The Holocaust Centre of New Zealand are pleased to host Professor William Spurlin for a talk on 'What we know from the historical record: the persecution of gay men and lesbians under the Third Reich'.
Professor Spurlin is the Director of Teaching and Learning for Arts & Humanities at Brunel University London where he is also an English Professor. He has written extensively on the politics of gender and sexual dissidence and is widely known for his work on queer theory.
The presentation will take place on Sunday, March 6 from 5-7pm at Myers Hall, 80 Webb Street. Please RSVP by March 3 to: [email protected].

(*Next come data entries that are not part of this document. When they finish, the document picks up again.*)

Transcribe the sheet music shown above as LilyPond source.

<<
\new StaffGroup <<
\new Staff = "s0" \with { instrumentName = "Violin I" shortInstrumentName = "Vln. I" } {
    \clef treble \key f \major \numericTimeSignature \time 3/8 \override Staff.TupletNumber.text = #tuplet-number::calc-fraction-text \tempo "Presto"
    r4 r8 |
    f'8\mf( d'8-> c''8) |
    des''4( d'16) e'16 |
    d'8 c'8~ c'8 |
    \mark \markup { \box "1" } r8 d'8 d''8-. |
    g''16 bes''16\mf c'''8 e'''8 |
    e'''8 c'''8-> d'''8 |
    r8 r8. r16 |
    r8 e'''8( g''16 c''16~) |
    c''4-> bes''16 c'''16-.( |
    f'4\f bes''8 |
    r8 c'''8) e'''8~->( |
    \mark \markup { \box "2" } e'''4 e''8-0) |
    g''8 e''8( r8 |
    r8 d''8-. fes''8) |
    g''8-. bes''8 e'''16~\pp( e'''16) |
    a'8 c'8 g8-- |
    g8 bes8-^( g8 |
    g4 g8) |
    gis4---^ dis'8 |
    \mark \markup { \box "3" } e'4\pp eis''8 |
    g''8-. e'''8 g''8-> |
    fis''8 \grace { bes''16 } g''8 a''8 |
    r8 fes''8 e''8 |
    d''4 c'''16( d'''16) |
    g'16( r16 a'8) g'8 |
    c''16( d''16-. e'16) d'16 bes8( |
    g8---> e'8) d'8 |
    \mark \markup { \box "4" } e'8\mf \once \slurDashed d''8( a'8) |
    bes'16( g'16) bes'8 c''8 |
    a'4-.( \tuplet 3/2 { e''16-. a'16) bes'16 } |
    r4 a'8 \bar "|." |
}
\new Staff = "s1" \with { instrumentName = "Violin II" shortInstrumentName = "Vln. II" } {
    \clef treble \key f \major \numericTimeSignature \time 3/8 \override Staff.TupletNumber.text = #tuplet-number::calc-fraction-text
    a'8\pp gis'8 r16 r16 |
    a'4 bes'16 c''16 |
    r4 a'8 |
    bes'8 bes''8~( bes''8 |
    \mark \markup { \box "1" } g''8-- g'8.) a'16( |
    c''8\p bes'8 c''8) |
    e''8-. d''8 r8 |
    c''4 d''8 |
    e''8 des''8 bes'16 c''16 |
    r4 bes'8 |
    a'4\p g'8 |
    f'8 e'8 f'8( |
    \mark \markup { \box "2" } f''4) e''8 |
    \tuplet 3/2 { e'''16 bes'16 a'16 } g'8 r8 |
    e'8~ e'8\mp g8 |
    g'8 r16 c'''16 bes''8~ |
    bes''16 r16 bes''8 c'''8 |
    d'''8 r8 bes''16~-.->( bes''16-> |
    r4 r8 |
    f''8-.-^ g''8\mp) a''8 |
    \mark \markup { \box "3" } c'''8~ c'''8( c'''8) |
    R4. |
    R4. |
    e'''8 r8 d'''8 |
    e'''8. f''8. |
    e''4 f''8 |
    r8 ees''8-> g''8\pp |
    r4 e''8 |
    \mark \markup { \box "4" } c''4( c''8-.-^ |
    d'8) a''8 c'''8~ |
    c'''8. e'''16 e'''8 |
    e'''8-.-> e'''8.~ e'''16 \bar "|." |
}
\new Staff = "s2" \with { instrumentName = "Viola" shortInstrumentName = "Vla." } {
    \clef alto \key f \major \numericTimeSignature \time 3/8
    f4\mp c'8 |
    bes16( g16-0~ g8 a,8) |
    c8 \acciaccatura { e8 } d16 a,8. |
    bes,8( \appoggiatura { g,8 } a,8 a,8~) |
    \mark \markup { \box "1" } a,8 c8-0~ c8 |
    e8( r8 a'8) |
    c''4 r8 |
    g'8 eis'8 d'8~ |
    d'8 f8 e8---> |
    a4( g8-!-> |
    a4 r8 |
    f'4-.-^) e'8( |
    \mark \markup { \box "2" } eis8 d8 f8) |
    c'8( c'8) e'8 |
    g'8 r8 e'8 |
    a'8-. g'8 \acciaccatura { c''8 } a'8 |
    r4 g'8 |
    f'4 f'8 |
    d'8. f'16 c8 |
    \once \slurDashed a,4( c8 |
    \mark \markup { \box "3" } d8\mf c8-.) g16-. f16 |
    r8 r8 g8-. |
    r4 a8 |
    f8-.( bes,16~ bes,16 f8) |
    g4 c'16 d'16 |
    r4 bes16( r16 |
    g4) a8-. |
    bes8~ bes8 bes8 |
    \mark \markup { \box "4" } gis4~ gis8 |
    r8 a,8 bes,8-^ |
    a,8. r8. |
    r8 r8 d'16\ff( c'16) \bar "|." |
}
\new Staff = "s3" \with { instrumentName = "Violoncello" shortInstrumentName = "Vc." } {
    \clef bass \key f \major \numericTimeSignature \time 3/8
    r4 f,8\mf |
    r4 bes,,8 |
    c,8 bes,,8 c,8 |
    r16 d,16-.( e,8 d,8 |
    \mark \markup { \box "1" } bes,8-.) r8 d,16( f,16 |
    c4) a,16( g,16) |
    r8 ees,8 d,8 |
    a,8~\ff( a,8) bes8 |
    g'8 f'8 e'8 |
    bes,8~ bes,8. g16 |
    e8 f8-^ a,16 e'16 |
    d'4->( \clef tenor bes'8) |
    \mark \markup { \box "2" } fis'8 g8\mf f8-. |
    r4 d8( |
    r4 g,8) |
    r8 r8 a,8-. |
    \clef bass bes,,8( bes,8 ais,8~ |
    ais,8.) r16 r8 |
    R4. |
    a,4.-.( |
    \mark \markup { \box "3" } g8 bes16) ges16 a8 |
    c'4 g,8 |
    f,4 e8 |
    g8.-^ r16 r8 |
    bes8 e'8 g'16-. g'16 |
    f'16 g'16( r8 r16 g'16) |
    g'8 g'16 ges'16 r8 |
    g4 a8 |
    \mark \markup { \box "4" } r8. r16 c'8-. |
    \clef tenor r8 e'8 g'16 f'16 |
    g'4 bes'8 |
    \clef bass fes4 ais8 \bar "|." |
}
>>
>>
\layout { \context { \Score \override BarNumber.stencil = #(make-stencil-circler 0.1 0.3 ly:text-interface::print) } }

William J Spurlin is Professor of English and Director of Teaching and Learning for Arts & Humanities at Brunel University London. Previously, he was Professor of English at the University of Sussex, where he directed the Centre for the Study of Sexual Dissidence & Cultural Change for five years (2006-2011) and brought a comparative and theoretical perspective to LGBTQ research in the Centre and to postgraduate teaching in the Centre’s MA in Sexual Dissidence in Literature & Culture. Professor Spurlin has written extensively on the politics of gender and sexual dissidence and is widely known for his work on queer theory. His latest monograph, Lost Intimacies: Rethinking Homosexuality under National Socialism (2009), uses queer theory as a hermeneutic tool with which to read against the grain of hetero-textual narratives of the Holocaust and as a way for locating sexuality at its intersections with race, gender, and eugenics within the National Socialist imaginary. His book also challenges prevailing assumptions in the received scholarship that lesbians were not as systematically persecuted by the Nazis. The research for Lost Intimacies was funded by the British Arts and Humanities Research Council (AHRC), and the book is widely cited and has been reviewed in such journals as Men and Masculinities; German Studies Review; International Review of Social History; and Zeitscrift für Geschichtswissenscaft.
Professor Spurlin’s other work examines sexuality as a significant vector of social organisation and cultural arrangement in colonial and postcolonial Africa. His earlier book, Imperialism within the Margins: Queer Representation and the Politics of Culture in Southern Africa (2006), examines the politics of sexuality that emerged in South Africa’s transition from apartheid to democracy and the effects in the region. This work, funded by the US National Endowment for the Humanities, led to his theorisation of the racialisation of sexuality under the Third Reich, given that the framers of apartheid in South Africa visited Nazi Germany, in the years prior to the outbreak of the Second World War, to study Nazi eugenics and fascist hierarchies of race, which engendered, in both contexts, the policing of sexuality through the regulation of gender norms and racial politics. Professor Spurlin has also co-edited, with Jarrod Hayes and Margaret Higonnet, Comparatively Queer: Interrogating Identity across Time and Cultures (2010), and he has written extensively on postcolonial/queer theory, African studies, and queering translation studies in more than 50 essays in international journals and as chapters in volumes, most recently in Research in African Literatures (forthcoming), The Future of Postcolonial Studies (2015), Comparative Literature Studies (2014), Studies in Ethnicity and Nationalism (2013), and Feminist Review (2010). He is currently writing a book on representations of sexual dissidence in new ‘queer’ francophone literature from the Maghreb.
Professor Spurlin has given invited lectures on his work in China, South Africa, Singapore, and across North America and Europe; he also has given lectures in French at Université de Paris III, IV (La Sorbonne), and XIII. He is Chair of the Comparative Gender Studies Committee at the International Comparative Literature Association (ICLA), and he is Section Editor for the journal Postcolonial Text and a Fellow of the Higher Education Academy in Britain for recognised excellence in teaching. He holds a Ph.D. in English and Comparative Literature from Columbia University in New York.